While the OECD estimates that, if the UK’s skills mismatch were brought in line with our best-practice peers, this could boost productivity by at least 5%, that’s not what the future appears to hold.
McKinsey has forecast the UK skills mismatch through 2030 with the greater use of automation and IT within jobs. The UK is not on track to produce the skills needed.
According to the Industrial Strategy Council, an additional 7 million people – 20% of the workforce – will be significantly under-skilled for their jobs by 2030. That will leave many more workers less productive in their jobs, or out of work completely.
Long-term thinking can bridge the gap
The source of these shortfalls is as striking as their scale. The mismatch is most acute for digital skills. There will also be severe shortages in management and leadership, communication and negotiation, and critical thinking and decision-making.
These are not skills for which there are off-the-shelf academic qualifications, but skills typically acquired on the job.
The CBI has called on the Chancellor to allow more overseas workers into Britain by expanding those that qualify for work visas through its shortage occupations list. It’s a good short-term fix, but we need a long-term solution that gets serious about railway skills.
At one level we need more people with postgraduate degrees in telecoms and wireless networks, knowledge that is vital to the industry as train safety increasingly relies on signalling information conveyed via wireless networks.

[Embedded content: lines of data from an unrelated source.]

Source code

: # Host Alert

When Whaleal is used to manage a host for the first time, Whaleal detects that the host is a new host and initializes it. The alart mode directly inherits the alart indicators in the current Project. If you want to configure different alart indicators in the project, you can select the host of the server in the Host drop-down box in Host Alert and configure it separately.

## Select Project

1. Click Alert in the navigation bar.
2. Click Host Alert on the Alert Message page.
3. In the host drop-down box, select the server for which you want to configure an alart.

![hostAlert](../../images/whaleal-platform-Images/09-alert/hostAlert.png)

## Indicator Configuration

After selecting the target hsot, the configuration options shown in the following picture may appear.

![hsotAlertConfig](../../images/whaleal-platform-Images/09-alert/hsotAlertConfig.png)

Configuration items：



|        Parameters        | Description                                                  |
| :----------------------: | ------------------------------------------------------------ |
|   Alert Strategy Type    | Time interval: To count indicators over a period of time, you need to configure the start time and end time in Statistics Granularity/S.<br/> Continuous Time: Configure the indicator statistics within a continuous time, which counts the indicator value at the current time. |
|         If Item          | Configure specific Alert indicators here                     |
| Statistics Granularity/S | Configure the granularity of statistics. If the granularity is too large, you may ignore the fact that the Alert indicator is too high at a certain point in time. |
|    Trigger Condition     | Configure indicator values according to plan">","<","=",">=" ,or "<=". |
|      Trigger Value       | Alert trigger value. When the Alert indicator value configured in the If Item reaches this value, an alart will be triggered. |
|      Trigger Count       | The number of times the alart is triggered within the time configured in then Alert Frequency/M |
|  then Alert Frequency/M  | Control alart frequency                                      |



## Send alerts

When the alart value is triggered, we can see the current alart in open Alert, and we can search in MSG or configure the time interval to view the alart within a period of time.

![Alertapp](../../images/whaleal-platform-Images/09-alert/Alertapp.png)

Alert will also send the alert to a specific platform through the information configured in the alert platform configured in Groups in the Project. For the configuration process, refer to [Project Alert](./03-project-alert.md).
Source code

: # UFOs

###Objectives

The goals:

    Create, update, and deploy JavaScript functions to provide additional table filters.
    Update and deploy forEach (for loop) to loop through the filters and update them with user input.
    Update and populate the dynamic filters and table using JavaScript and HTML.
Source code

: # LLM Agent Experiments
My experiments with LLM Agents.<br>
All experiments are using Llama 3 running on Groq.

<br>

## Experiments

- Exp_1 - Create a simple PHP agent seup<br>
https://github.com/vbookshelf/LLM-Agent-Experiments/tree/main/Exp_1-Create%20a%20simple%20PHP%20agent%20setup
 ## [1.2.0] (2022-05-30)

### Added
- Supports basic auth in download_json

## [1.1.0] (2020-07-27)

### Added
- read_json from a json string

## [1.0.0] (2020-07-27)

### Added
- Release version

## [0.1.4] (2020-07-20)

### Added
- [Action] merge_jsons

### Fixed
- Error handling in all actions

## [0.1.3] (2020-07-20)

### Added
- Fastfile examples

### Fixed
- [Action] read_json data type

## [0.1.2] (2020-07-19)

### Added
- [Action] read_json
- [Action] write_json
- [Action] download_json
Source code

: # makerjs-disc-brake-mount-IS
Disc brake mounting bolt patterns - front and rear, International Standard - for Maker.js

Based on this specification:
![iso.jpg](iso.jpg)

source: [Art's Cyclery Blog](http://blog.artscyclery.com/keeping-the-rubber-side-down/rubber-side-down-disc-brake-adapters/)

We also need a national apprenticeship system that is fit for purpose. Businesses have returned more than £3bn in unspent apprenticeship levy funds to the UK Government. This cash could be reallocated to support training people to maintain and build our railways as we reshape them for the hybrid-working, carbon-neutral future.
On another note, we need a radical shift in our education and training model. For hundreds of years, Britain’s educational system has focused on developing academic skills in young people. We now need a new model.
We will need to educate older people across a wider range of skills, from cognitive to vocational, to interpersonal. Life-long learning will need to move from aspiration to reality. And in-work training will need to become the rule, not the exception.
Vocational training, long the poor cousin of the UK’s educational system, needs to be rehabilitated, urgently. We need new modular, digitally-delivered training, seamlessly integrated into rail careers, supported by a lifelong educational passport and training credits.
Private sector employers need to do their part, too. They need to revamp their training programmes so that investment in staff is given equal attention and financing as an investment in machines.
The rewards for solving this problem – higher productivity among companies and higher pay and job satisfaction for workers – are immense.